What the task asks: Return all records exactly. Nothing may be added.

Data provided:
* * *

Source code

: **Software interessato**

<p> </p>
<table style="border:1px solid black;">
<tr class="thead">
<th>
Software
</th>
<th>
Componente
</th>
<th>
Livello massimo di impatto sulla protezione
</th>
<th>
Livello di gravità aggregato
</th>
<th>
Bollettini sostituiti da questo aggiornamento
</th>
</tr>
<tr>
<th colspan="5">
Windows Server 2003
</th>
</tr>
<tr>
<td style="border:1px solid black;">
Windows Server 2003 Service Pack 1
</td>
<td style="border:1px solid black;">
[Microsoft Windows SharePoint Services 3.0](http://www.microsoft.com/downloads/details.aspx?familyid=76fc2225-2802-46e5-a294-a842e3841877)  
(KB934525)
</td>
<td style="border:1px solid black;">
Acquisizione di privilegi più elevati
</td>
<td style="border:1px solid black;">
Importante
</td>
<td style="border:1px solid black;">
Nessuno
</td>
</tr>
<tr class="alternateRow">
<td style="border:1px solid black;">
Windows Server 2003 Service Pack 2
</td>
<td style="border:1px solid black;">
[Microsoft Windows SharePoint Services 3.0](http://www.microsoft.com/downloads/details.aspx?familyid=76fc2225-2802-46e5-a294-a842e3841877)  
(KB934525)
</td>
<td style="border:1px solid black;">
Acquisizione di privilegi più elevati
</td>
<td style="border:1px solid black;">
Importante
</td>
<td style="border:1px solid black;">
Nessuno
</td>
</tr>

* * *

Response area:
Source code

: **Software interessato**

<p> </p>
<table style="border:1px solid black;">
<tr class="thead">
<th>
Software
</th>
<th>
Componente
</th>
<th>
Livello massimo di impatto sulla protezione
</th>
<th>
Livello di gravità aggregato
</th>
<th>
Bollettini sostituiti da questo aggiornamento
</th>
</tr>
<tr>
<th colspan="5">
Windows Server 2003
</th>
</tr>
<tr>
<td style="border:1px solid black;">
Windows Server 2003 Service Pack 1
</td>
<td style="border:1px solid black;">
[Microsoft Windows SharePoint Services 3.0](http://www.microsoft.com/downloads/details.aspx?familyid=76fc2225-2802-46e5-a294-a842e3841877)  
(KB934525)
</td>
<td style="border:1px solid black;">
Acquisizione di privilegi più elevati
</td>
<td style="border:1px solid black;">
Importante
</td>
<td style="border:1px solid black;">
Nessuno
</td>
</tr>
<tr class="alternateRow">
<td style="border:1px solid black;">
Windows Server 2003 Service Pack 2
</td>
<td style="border:1px solid black;">
[Microsoft Windows SharePoint Services 3.0](http://www.microsoft.com/downloads/details.aspx?familyid=76fc2225-2802-46e5-a294-a842e3841877)  
(KB934525)
</td>
<td style="border:1px solid black;">
Acquisizione di privilegi più elevati
</td>
<td style="border:1px solid black;">
Importante
</td>
<td style="border:1px solid black;">
Nessuno
</td>
</tr>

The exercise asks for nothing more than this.